Young people strengthen their voice in the country’s development observatories
Maputo, 16 October 2007 – Every year, on 17 October, the world unites to celebrate the International Day for Poverty Eradication. This is one more occasion for drawing attention to the need to scale up efforts to eliminate poverty, particularly childhood poverty, and to the importance of involving children, adolescents and young people in planning and implementing development initiatives. In Mozambique, children and young people now have more opportunities to influence decision making processes to ensure that their rights are placed at the centre of their communities’ development agenda. As part of the various initiatives supported by UNICEF, youth organisations in Cabo Delgado, Niassa, Nampula, Manica and Tete provinces have taken part in meetings with the provincial governments, where the Economic and Social Plan (PES) of their provinces was discussed. Their recommendations were taken to the “Development Observatory” (OD), in which they are represented, and are taken into consideration in planning activities and monitoring their progress. “In the debates we look at aspects that concern children and youths,” says Artur Afonso, General Secretary of the Nampula Provincial Youth Council, which represented the Nampula youth associations in the OD held in that province this year. The ODs, which up until last year were called “Poverty Observatories”, were set up in 2003 at national level and, since 2005, also in the provinces. The ODs are forums for the participatory monitoring of the implementation in Mozambique of the Action Plan for the Reduction of Absolute Poverty. “It is important that, in monitoring the implementation of the plans for governance, mechanisms be created to sound out the opinion of adolescents and youths on matters that concern them,”explains Eduardo Munhequete, President of the National Youth Council. Munhequete adds that adolescents and youths need to know more about the instruments and programmes of governance, particularly on issues that affect them; they should have nore opportunities to participate in decision making forums such as the local consultative councils, school councils and health councils, among others.

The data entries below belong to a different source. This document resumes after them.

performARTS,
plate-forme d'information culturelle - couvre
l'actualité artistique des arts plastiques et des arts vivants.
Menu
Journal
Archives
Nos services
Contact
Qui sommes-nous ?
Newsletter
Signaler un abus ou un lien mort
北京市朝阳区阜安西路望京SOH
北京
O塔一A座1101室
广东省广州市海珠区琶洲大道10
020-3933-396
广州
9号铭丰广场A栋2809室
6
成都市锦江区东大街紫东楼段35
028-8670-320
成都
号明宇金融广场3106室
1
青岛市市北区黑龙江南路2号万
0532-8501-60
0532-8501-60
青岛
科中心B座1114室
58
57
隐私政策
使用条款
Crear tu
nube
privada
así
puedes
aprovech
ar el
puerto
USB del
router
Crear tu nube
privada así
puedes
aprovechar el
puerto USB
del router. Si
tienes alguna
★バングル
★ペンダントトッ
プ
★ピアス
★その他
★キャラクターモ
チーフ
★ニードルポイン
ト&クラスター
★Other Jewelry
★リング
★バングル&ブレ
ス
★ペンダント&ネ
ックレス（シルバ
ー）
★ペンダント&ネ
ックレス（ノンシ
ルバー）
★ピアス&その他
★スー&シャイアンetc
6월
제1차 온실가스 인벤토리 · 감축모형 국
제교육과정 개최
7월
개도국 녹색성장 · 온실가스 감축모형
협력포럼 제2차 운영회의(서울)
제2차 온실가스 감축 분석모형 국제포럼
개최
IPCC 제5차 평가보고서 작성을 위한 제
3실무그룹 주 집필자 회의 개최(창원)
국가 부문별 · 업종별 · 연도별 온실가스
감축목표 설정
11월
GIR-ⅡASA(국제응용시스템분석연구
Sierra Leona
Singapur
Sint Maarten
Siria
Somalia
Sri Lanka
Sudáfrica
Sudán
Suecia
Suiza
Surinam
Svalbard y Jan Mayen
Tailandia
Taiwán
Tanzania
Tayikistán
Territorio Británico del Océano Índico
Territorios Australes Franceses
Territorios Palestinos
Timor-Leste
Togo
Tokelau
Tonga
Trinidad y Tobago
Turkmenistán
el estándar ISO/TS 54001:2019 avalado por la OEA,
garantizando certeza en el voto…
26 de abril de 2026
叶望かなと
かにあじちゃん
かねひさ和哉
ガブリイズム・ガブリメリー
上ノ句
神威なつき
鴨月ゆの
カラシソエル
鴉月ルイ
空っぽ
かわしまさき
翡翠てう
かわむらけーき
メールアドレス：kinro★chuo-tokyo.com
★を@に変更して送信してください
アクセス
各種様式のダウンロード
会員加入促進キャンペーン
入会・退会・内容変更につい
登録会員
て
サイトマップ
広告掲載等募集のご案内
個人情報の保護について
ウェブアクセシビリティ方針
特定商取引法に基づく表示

To this end, several capacity building initiatives are being undertaken by the National Youth Council with the support of UNICEF. “This year we have trained young communicators in the provinces to promote the rights of children and young people through the community radios and mobile units. In November, we will start preparing the young people to participate in these decision making forums,” says Munhequete. According to the United Nations report Childhood Poverty in Mozambique: A Situation and Trends Analysis” significant progress have been made over the past decades in reducing poverty. However, about 49 per cent of children still live in absolute poverty and are deprived of two or more of their rights:
The report notes that children living in rural areas (63 per cent) are more affected than those in urban areas (20 per cent). There are also disparities between provinces. In Zambezia province, for example, about 75 per cent of children live in absolute poverty, compared with only 3 per cent in the capital, Maputo. However, it is in the districts that disparities are most important. The report highlights that in households where the head of the household has no education, 65 per cent of the children live in absolute poverty, compared with only 11 per cent in households where the head has secondary or higher education.